Landcare Research - Manaaki Whenua

Landcare-Research -Manaaki Whenua

Fungi of the South Pacific

The fungi associated with cultivated plants of the South Pacific region have been extensively surveyed as part of a process to develop biosecurity regulations for the nations of the region. Examples include the plant diseases lists prepared by Joan Dingley, Eric McKenzie and others during the 1980s and 1990s.

In contrast, the fungi of native and weedy, noncultivated plants are poorly known. They have been largely ignored in fungal surveys in the region, and most records are of specimens in highly technical, taxonomic research publications.

In 2005 Peter Johnston visited the Cook Islands specifically to catalogue and photograph the macro-fungi present in the natural forests. The visit was at the invitation of Gerald McCormack of the Cook Islands Natural Heritage Trust, with support through the Cook Island National Biodiversity Strategy and Action Plan.

During two 10 day visits, one in the wet season, the other in the dry season, about 330 specimens were collected. Most were photographed in the field, and tentatively identified at the time of collecting. In 2011 the Landcare Research Capability Fund provided support for some of these specimens to be more definitively named, accessioned into the PDD herbarium, and the data and images associated with the specimens to be added to the NZFungi database.

The identified and photographed specimens, together with the summary reports below, provide a resource for the Cook Islands, and the region as a whole. Many fungi in the Cook Islands will occur in other countries across the Pacific.
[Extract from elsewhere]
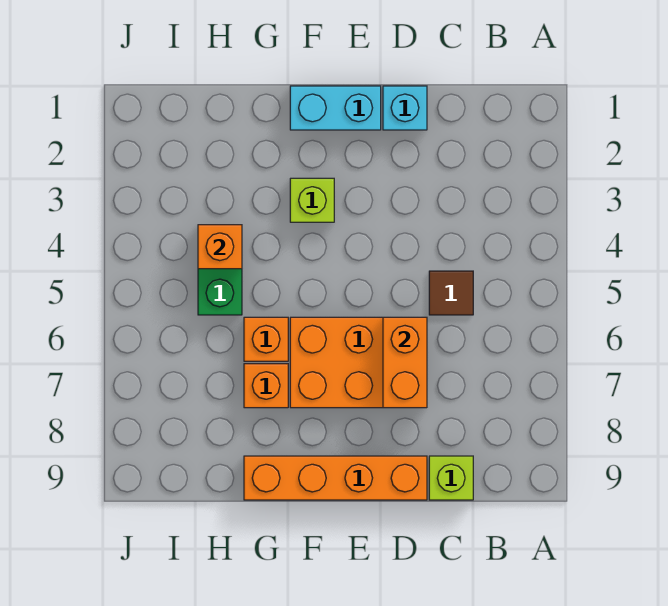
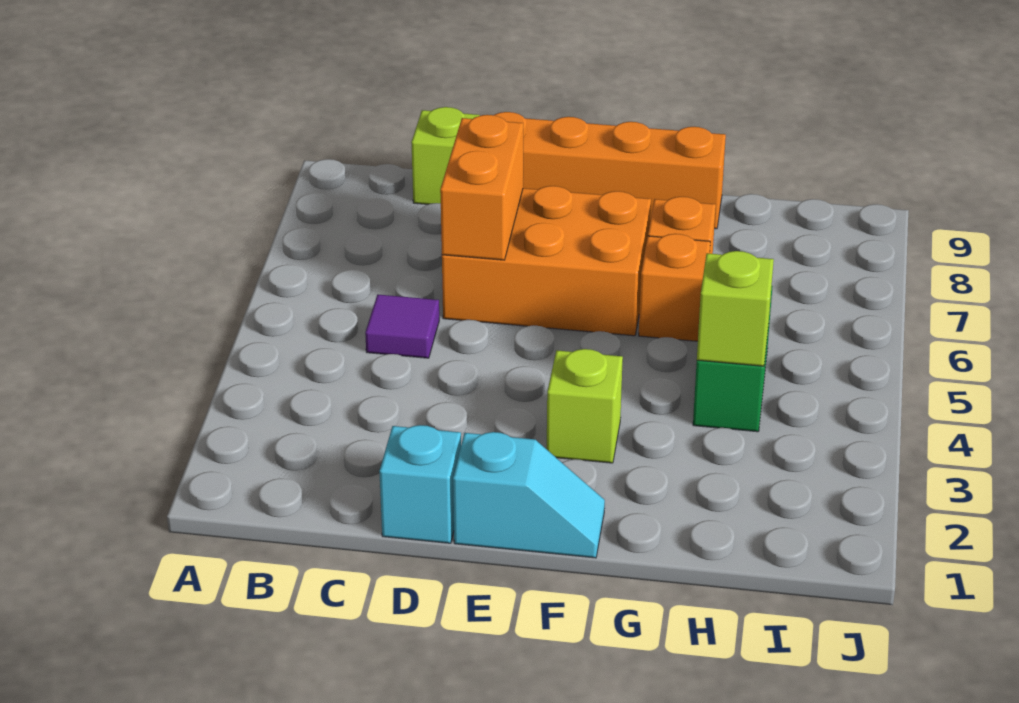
brown 1x1 tile [429,271,473,315] -> purple 1x1 tile [365,295,439,358]
cyan 1x2 brick [290,86,381,130] -> cyan 1x2 slope [453,432,605,558]
orange 1x1 brick [198,225,242,269] -> lime 1x1 brick [697,251,774,366]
The information in the reports and the NZFungi database will allow some of the more common macro-fungi of the Pacific to be identified, a first step to having their distribution across the Pacific better understood.
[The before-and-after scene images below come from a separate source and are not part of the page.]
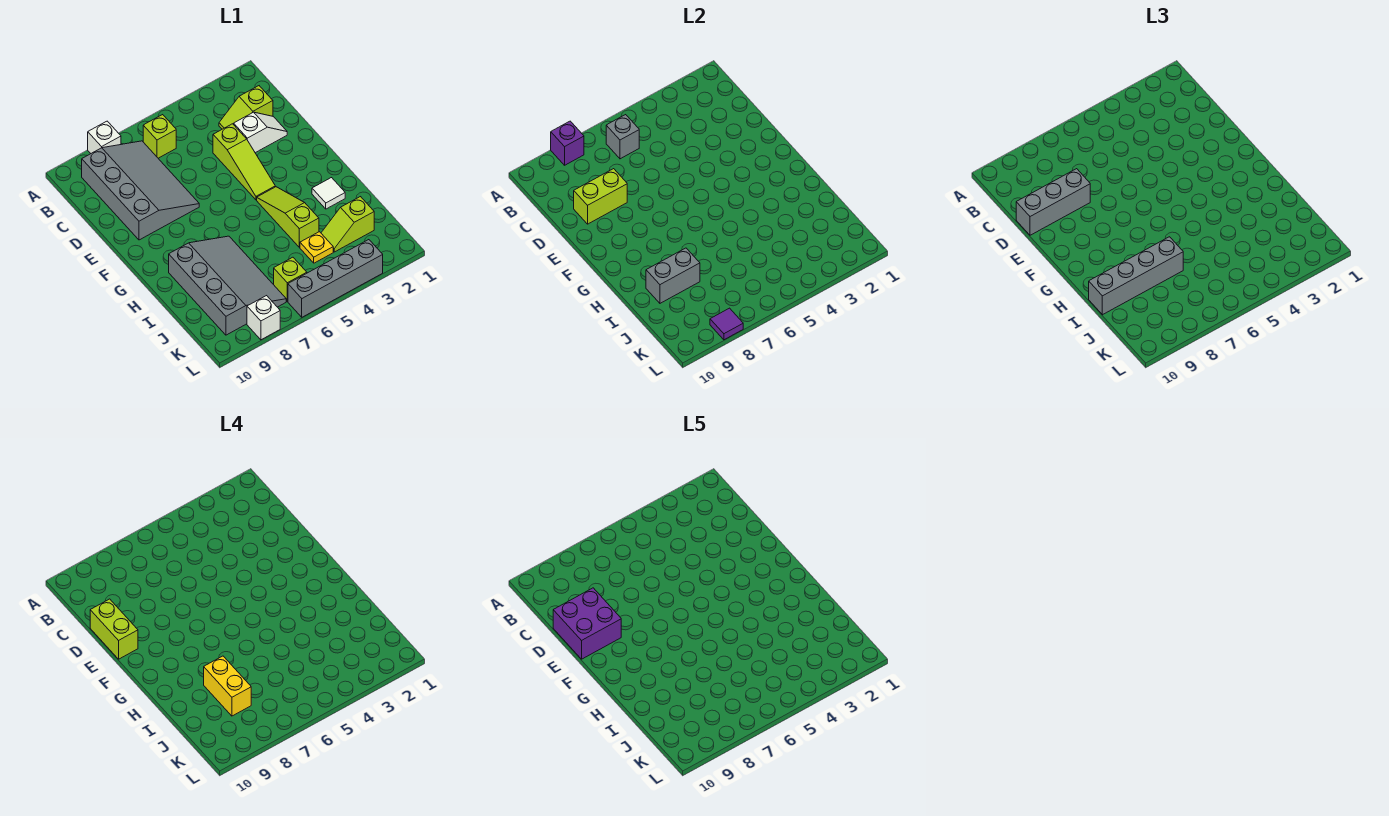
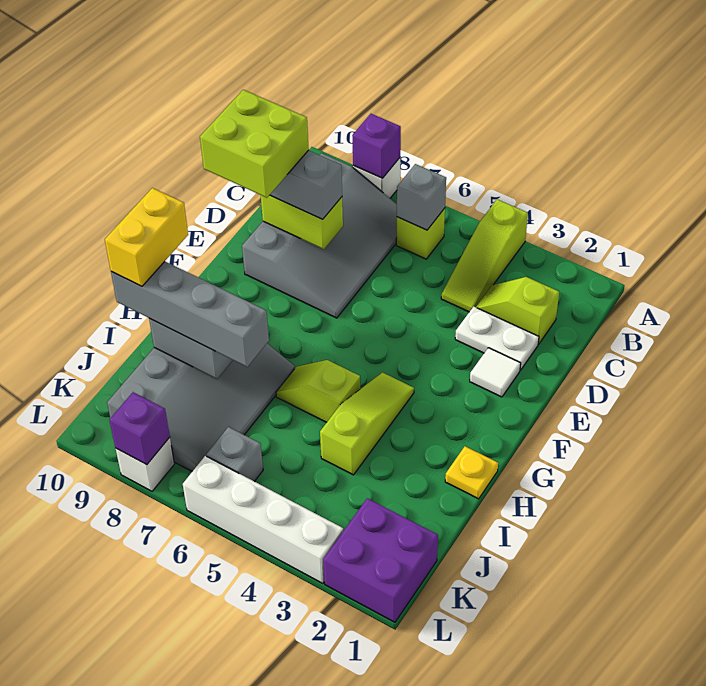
white 1x2 slope [234,112,287,153] -> white 1x2 plate [455,306,539,370]
lime 1x3 slope [213,124,275,200] -> lime 1x3 slope moved to [441,199,528,312]
purple 2x2 brick [553,588,621,659] -> purple 2x2 brick moved to [323,498,438,622]
lime 1x2 brick [90,599,138,659] -> lime 2x2 brick [200,90,309,198]
white 1x1 tile [312,178,345,209] -> white 1x1 tile moved to [470,348,521,397]
yellow 1x2 brick [204,656,251,716] -> yellow 1x2 brick moved to [105,188,188,286]
lime 1x2 slope [321,197,374,252] -> lime 1x2 slope moved to [276,360,360,422]
yellow 1x1 plate [300,232,333,263] -> yellow 1x1 plate moved to [445,446,498,499]
lime 1x1 brick [274,257,307,301] -> grey 1x1 brick [206,427,263,482]
grey 1x4 brick [288,240,383,317] -> white 1x4 brick [183,456,343,583]
purple 1x1 tile [710,308,743,340] -> purple 1x1 brick [109,392,170,465]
To identification facilitate of the Basidiomycete specimens, a draft checklist of Pacific Island Basidiomycete fungi (excluding rusts and smuts) was prepared. The list is an index of names applied to specimens mentioned in the scientific literature. It provides a starting point to search for reports on the occurrence of a taxon in the region. The list was prepared using bioinformatic tools to query an existing digital repository of 30,000 mycological research papers. The process identified 2,771 names in 537 publications covering 72 countries or territories across the Pacific region. This literature data was supplemented with occurrence data provided by the Global Biodiversity Information Facility.